(Stored data entries)
== == ==
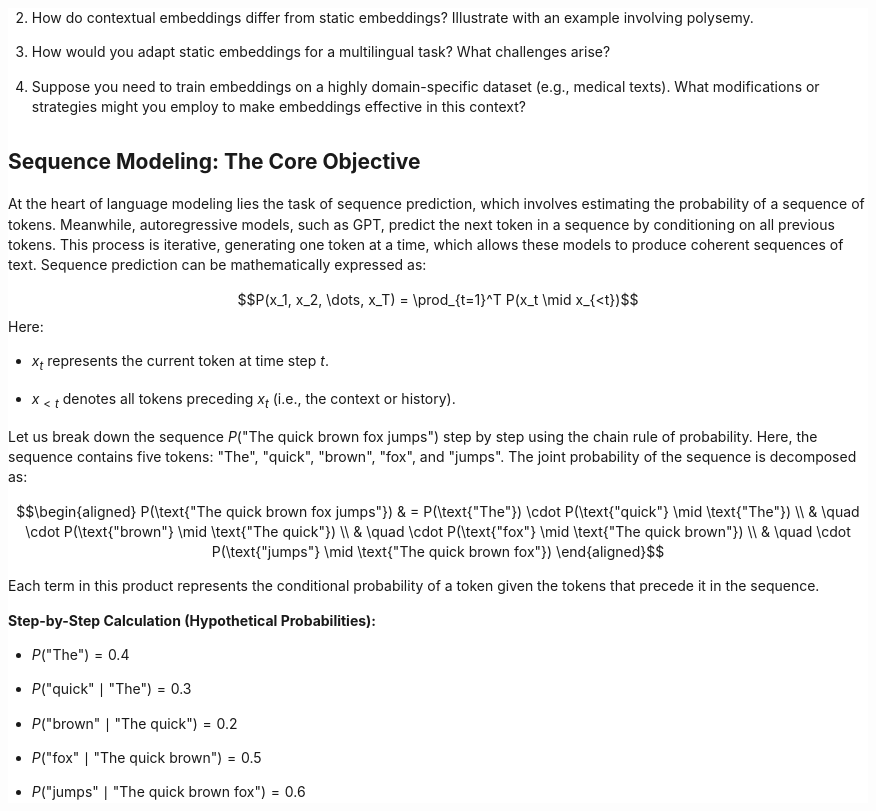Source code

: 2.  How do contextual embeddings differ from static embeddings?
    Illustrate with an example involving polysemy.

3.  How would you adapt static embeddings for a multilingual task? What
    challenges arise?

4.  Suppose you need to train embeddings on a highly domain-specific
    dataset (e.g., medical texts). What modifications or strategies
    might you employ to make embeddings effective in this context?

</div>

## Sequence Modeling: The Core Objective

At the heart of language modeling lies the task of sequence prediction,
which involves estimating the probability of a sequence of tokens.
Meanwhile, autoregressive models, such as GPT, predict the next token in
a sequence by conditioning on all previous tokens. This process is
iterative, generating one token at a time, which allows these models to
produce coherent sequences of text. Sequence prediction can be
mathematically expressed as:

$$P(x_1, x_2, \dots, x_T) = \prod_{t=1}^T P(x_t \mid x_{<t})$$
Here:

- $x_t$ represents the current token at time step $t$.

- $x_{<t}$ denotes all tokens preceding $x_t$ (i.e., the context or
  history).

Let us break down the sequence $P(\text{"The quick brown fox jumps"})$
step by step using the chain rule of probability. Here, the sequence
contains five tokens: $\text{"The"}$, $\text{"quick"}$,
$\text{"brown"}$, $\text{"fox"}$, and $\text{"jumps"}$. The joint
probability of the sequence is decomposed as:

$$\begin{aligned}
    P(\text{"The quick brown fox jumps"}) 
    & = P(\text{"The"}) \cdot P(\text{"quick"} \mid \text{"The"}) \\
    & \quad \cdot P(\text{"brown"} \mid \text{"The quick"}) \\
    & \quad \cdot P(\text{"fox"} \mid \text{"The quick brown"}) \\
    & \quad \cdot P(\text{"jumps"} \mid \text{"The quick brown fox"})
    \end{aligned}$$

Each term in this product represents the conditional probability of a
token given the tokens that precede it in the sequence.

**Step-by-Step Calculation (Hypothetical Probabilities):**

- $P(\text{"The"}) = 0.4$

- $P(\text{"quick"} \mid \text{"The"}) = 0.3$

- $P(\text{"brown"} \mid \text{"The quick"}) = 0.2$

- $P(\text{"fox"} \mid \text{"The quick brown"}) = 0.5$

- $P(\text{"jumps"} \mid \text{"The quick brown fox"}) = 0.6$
== == ==
## ABOUT THIS TASK
Each line that includes the string "probability" should be copied from the data.

## OUTPUT OF THE EXERCISE
which involves estimating the probability of a sequence of tokens.
step by step using the chain rule of probability. Here, the sequence
probability of the sequence is decomposed as:
Each term in this product represents the conditional probability of a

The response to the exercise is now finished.